__PROBLEM STATEMENT__. Give back all of the records, exactly and completely.

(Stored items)
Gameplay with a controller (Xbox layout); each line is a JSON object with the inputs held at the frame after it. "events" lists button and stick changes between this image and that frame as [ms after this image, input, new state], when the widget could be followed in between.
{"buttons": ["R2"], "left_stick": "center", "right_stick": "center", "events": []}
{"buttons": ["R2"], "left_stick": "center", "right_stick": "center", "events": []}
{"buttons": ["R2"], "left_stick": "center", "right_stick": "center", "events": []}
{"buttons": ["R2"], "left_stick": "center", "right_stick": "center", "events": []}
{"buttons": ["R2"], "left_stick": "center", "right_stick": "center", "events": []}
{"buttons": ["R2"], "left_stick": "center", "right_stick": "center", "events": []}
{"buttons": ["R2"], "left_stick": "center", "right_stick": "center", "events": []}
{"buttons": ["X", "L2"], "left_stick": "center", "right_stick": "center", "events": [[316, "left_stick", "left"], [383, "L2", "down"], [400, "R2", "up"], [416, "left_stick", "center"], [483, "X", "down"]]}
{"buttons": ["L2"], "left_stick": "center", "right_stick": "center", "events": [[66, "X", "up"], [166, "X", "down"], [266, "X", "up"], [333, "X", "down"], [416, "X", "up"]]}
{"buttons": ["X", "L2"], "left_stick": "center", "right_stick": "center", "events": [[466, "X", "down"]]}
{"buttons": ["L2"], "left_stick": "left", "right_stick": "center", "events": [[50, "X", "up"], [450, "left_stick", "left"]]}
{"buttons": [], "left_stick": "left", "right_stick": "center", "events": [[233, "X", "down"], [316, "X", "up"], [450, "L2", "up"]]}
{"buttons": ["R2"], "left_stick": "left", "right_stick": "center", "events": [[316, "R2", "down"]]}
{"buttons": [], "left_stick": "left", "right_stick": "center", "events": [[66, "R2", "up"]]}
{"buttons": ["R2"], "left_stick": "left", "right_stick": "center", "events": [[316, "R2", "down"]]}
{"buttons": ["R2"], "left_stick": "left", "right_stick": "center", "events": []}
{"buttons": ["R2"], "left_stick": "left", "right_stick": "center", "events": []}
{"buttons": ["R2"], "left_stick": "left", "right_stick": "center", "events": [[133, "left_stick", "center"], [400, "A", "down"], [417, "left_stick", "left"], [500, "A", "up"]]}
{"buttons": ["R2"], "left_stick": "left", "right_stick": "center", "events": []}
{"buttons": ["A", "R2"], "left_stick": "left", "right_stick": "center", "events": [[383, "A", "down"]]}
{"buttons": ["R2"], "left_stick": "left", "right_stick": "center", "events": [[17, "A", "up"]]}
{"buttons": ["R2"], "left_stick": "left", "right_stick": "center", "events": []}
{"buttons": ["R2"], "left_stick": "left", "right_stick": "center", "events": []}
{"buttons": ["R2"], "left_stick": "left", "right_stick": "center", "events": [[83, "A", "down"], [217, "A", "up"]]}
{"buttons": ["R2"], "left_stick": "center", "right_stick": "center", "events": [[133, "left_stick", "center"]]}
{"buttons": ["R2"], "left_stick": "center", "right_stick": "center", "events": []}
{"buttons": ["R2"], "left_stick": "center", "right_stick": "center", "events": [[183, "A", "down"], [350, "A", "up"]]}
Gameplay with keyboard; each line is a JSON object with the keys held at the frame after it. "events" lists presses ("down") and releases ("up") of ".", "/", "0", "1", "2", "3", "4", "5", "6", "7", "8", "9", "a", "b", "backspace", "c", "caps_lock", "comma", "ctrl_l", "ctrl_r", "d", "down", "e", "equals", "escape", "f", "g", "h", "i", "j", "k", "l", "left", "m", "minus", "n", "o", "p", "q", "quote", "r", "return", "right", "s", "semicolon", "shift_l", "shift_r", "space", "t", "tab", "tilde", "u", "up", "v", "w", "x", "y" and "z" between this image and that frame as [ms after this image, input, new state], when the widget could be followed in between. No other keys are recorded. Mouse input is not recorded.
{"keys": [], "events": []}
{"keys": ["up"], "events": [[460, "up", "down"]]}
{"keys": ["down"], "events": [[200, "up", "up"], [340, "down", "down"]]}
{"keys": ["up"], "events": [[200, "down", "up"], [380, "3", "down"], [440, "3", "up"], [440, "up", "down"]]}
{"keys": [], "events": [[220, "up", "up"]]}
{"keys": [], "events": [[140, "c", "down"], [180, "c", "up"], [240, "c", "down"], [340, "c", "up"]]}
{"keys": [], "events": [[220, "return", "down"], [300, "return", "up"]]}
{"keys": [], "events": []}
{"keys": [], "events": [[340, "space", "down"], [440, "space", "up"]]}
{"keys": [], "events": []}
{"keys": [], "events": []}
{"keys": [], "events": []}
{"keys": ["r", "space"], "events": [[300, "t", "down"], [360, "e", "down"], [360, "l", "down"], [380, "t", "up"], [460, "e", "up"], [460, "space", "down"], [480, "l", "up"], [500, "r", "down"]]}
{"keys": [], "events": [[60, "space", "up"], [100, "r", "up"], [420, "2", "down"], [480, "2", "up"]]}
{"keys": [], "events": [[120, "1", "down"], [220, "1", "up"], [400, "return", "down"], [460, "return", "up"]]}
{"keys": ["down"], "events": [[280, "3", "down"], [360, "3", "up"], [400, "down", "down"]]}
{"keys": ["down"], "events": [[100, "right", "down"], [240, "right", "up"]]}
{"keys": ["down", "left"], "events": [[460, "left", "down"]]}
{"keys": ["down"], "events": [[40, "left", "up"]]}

__ANSWER SPACE__.
Gameplay with a controller (Xbox layout); each line is a JSON object with the inputs held at the frame after it. "events" lists button and stick changes between this image and that frame as [ms after this image, input, new state], when the widget could be followed in between.
{"buttons": ["R2"], "left_stick": "center", "right_stick": "center", "events": []}
{"buttons": ["R2"], "left_stick": "center", "right_stick": "center", "events": []}
{"buttons": ["R2"], "left_stick": "center", "right_stick": "center", "events": []}
{"buttons": ["R2"], "left_stick": "center", "right_stick": "center", "events": []}
{"buttons": ["R2"], "left_stick": "center", "right_stick": "center", "events": []}
{"buttons": ["R2"], "left_stick": "center", "right_stick": "center", "events": []}
{"buttons": ["R2"], "left_stick": "center", "right_stick": "center", "events": []}
{"buttons": ["X", "L2"], "left_stick": "center", "right_stick": "center", "events": [[316, "left_stick", "left"], [383, "L2", "down"], [400, "R2", "up"], [416, "left_stick", "center"], [483, "X", "down"]]}
{"buttons": ["L2"], "left_stick": "center", "right_stick": "center", "events": [[66, "X", "up"], [166, "X", "down"], [266, "X", "up"], [333, "X", "down"], [416, "X", "up"]]}
{"buttons": ["X", "L2"], "left_stick": "center", "right_stick": "center", "events": [[466, "X", "down"]]}
{"buttons": ["L2"], "left_stick": "left", "right_stick": "center", "events": [[50, "X", "up"], [450, "left_stick", "left"]]}
{"buttons": [], "left_stick": "left", "right_stick": "center", "events": [[233, "X", "down"], [316, "X", "up"], [450, "L2", "up"]]}
{"buttons": ["R2"], "left_stick": "left", "right_stick": "center", "events": [[316, "R2", "down"]]}
{"buttons": [], "left_stick": "left", "right_stick": "center", "events": [[66, "R2", "up"]]}
{"buttons": ["R2"], "left_stick": "left", "right_stick": "center", "events": [[316, "R2", "down"]]}
{"buttons": ["R2"], "left_stick": "left", "right_stick": "center", "events": []}
{"buttons": ["R2"], "left_stick": "left", "right_stick": "center", "events": []}
{"buttons": ["R2"], "left_stick": "left", "right_stick": "center", "events": [[133, "left_stick", "center"], [400, "A", "down"], [417, "left_stick", "left"], [500, "A", "up"]]}
{"buttons": ["R2"], "left_stick": "left", "right_stick": "center", "events": []}
{"buttons": ["A", "R2"], "left_stick": "left", "right_stick": "center", "events": [[383, "A", "down"]]}
{"buttons": ["R2"], "left_stick": "left", "right_stick": "center", "events": [[17, "A", "up"]]}
{"buttons": ["R2"], "left_stick": "left", "right_stick": "center", "events": []}
{"buttons": ["R2"], "left_stick": "left", "right_stick": "center", "events": []}
{"buttons": ["R2"], "left_stick": "left", "right_stick": "center", "events": [[83, "A", "down"], [217, "A", "up"]]}
{"buttons": ["R2"], "left_stick": "center", "right_stick": "center", "events": [[133, "left_stick", "center"]]}
{"buttons": ["R2"], "left_stick": "center", "right_stick": "center", "events": []}
{"buttons": ["R2"], "left_stick": "center", "right_stick": "center", "events": [[183, "A", "down"], [350, "A", "up"]]}
Gameplay with keyboard; each line is a JSON object with the keys held at the frame after it. "events" lists presses ("down") and releases ("up") of ".", "/", "0", "1", "2", "3", "4", "5", "6", "7", "8", "9", "a", "b", "backspace", "c", "caps_lock", "comma", "ctrl_l", "ctrl_r", "d", "down", "e", "equals", "escape", "f", "g", "h", "i", "j", "k", "l", "left", "m", "minus", "n", "o", "p", "q", "quote", "r", "return", "right", "s", "semicolon", "shift_l", "shift_r", "space", "t", "tab", "tilde", "u", "up", "v", "w", "x", "y" and "z" between this image and that frame as [ms after this image, input, new state], when the widget could be followed in between. No other keys are recorded. Mouse input is not recorded.
{"keys": [], "events": []}
{"keys": ["up"], "events": [[460, "up", "down"]]}
{"keys": ["down"], "events": [[200, "up", "up"], [340, "down", "down"]]}
{"keys": ["up"], "events": [[200, "down", "up"], [380, "3", "down"], [440, "3", "up"], [440, "up", "down"]]}
{"keys": [], "events": [[220, "up", "up"]]}
{"keys": [], "events": [[140, "c", "down"], [180, "c", "up"], [240, "c", "down"], [340, "c", "up"]]}
{"keys": [], "events": [[220, "return", "down"], [300, "return", "up"]]}
{"keys": [], "events": []}
{"keys": [], "events": [[340, "space", "down"], [440, "space", "up"]]}
{"keys": [], "events": []}
{"keys": [], "events": []}
{"keys": [], "events": []}
{"keys": ["r", "space"], "events": [[300, "t", "down"], [360, "e", "down"], [360, "l", "down"], [380, "t", "up"], [460, "e", "up"], [460, "space", "down"], [480, "l", "up"], [500, "r", "down"]]}
{"keys": [], "events": [[60, "space", "up"], [100, "r", "up"], [420, "2", "down"], [480, "2", "up"]]}
{"keys": [], "events": [[120, "1", "down"], [220, "1", "up"], [400, "return", "down"], [460, "return", "up"]]}
{"keys": ["down"], "events": [[280, "3", "down"], [360, "3", "up"], [400, "down", "down"]]}
{"keys": ["down"], "events": [[100, "right", "down"], [240, "right", "up"]]}
{"keys": ["down", "left"], "events": [[460, "left", "down"]]}
{"keys": ["down"], "events": [[40, "left", "up"]]}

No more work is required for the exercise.